Let ${\displaystyle (X,{\mathcal {M}},\mu _{1})}$ be a measure space. The measure ${\displaystyle \mu _{2}:{\mathcal {M}}\rightarrow [0,\infty ]}$ is said to be absolutely continuous with respect to the measure ${\displaystyle \mu _{1}}$ if we have that ${\displaystyle \mu _{2}(T)=0}$ for ${\displaystyle T\in {\mathcal {M}}}$ such that ${\displaystyle \mu _{1}(T)=0}$ (see [1]). In this case, we denote that ${\displaystyle \mu _{2}}$ is absolutely continuous with respect to ${\displaystyle \mu _{1}}$ by writing ${\displaystyle \mu _{2}\ll \mu _{1}}$.

Examples

Recall that if ${\displaystyle f:X\rightarrow [0,\infty ]}$ is a measurable function, then the set function ${\displaystyle \mu _{2}(T)=\int _{T}f\,d\mu _{1}}$ for ${\displaystyle T\in {\mathcal {M}}}$ is a measure on ${\displaystyle (X,{\mathcal {M}},\mu _{1})}$. Observe that if ${\displaystyle \mu _{1}(T)=0}$, then ${\displaystyle \mu _{2}(T)=\int _{X}f\cdot \chi _{T}\,d\mu _{1}=0}$ so that ${\displaystyle \mu _{2}\ll \mu _{1}}$ (see [3] for further details on this example and others).

Properties

It was previously established on a homework problem that for some nonnegative measurable ${\displaystyle f\in L^{1}(\mu _{1})}$ defined on the measure space ${\displaystyle (X,{\mathcal {M}},\mu _{1})}$ and some arbitrarily chosen ${\displaystyle \epsilon >0}$, there exists ${\displaystyle \delta >0}$ such that ${\displaystyle \int _{T}f\,d\mu _{1}<\epsilon }$ whenever ${\displaystyle \mu _{1}(T)<\delta }$ (see [2]). The method that was used to establish this result can also be used to show that, in a finite measure space, if ${\displaystyle \mu _{2}\ll \mu _{1}}$, then for some arbitrarily chosen ${\displaystyle \epsilon >0}$, there exists ${\displaystyle \delta >0}$ such that ${\displaystyle \mu _{2}(T)<\epsilon }$ whenever ${\displaystyle \mu _{1}(T)<\delta }$.
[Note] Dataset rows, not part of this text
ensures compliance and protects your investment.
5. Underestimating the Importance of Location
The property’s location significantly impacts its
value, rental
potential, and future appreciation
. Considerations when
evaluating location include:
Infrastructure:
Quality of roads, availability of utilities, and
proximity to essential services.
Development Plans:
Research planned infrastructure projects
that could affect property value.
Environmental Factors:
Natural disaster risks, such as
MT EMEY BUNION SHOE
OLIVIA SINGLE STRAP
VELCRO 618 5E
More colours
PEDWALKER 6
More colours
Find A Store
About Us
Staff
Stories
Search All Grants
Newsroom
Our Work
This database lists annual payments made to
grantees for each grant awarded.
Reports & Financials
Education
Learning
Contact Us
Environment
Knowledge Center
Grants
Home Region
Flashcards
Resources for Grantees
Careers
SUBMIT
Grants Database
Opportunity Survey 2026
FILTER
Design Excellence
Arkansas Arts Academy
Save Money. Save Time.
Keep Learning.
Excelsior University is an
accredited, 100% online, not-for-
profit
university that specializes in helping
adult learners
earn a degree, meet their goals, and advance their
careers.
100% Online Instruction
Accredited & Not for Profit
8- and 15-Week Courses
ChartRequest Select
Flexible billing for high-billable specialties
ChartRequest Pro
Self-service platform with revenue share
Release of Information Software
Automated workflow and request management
In particular, we proceed by contradiction and suppose there exists ${\displaystyle \epsilon >0}$ so that for any ${\displaystyle \delta >0}$ and ${\displaystyle \mu _{1}(T)<\delta }$, we have ${\displaystyle \mu _{2}(T)\geq \epsilon }$. Now, define a sequence of sets ${\displaystyle \{T_{n}\}_{n\in \mathbb {N} }\subseteq {\mathcal {M}}}$ such that ${\displaystyle \mu _{1}(T_{n})<{\frac {\epsilon }{2^{n}}}}$ and denote ${\displaystyle T=\limsup {T_{n}}=\cap _{n=1}^{\infty }G_{n}\in {\mathcal {M}}}$ where ${\displaystyle G_{n}=\cup _{k=n}^{\infty }T_{k}}$. We have from countable subadditivity that ${\displaystyle \mu _{1}(G_{n})\leq \sum _{k=n}^{\infty }\mu _{1}(T_{k})<\sum _{k=n}^{\infty }{\frac {\epsilon }{2^{k}}}={\frac {\epsilon }{2^{n+1}}}\,\forall n\in \mathbb {N} }$. We have from monotonicity that ${\displaystyle \mu _{2}(G_{n})\geq \epsilon \,\,\forall n\in \mathbb {N} }$. The monotonicity of the measure ${\displaystyle \mu _{1}}$ implies that ${\displaystyle \mu _{1}(\cap _{n=1}^{\infty }G_{n})=\mu _{1}(\limsup {T_{n}})=\mu _{1}(T)=0<\delta }$. Using continuity from above, we also have ${\displaystyle \mu _{2}(T)\geq \epsilon }$. However, this contradicts the definition of ${\displaystyle \mu _{2}\ll \mu _{1}}$.

In fact, the converse to the above result also holds (see [3]). Namely, if we have ${\displaystyle \forall \epsilon >0}$ that there exists ${\displaystyle \delta >0}$ so that ${\displaystyle \mu _{2}(T)<\epsilon }$ whenever ${\displaystyle \mu _{1}(T)<\delta }$, then ${\displaystyle \mu _{2}\ll \mu _{1}}$.

References

[1]: Taylor, M. "Measure Theory and Integration". 50-51.

[2]: Craig, K. "Math 201a: Homework 8". Refer to question 2.

[3]: Rana, I. K. "Introduction to Measure and Integration". Second Edition. 311-313.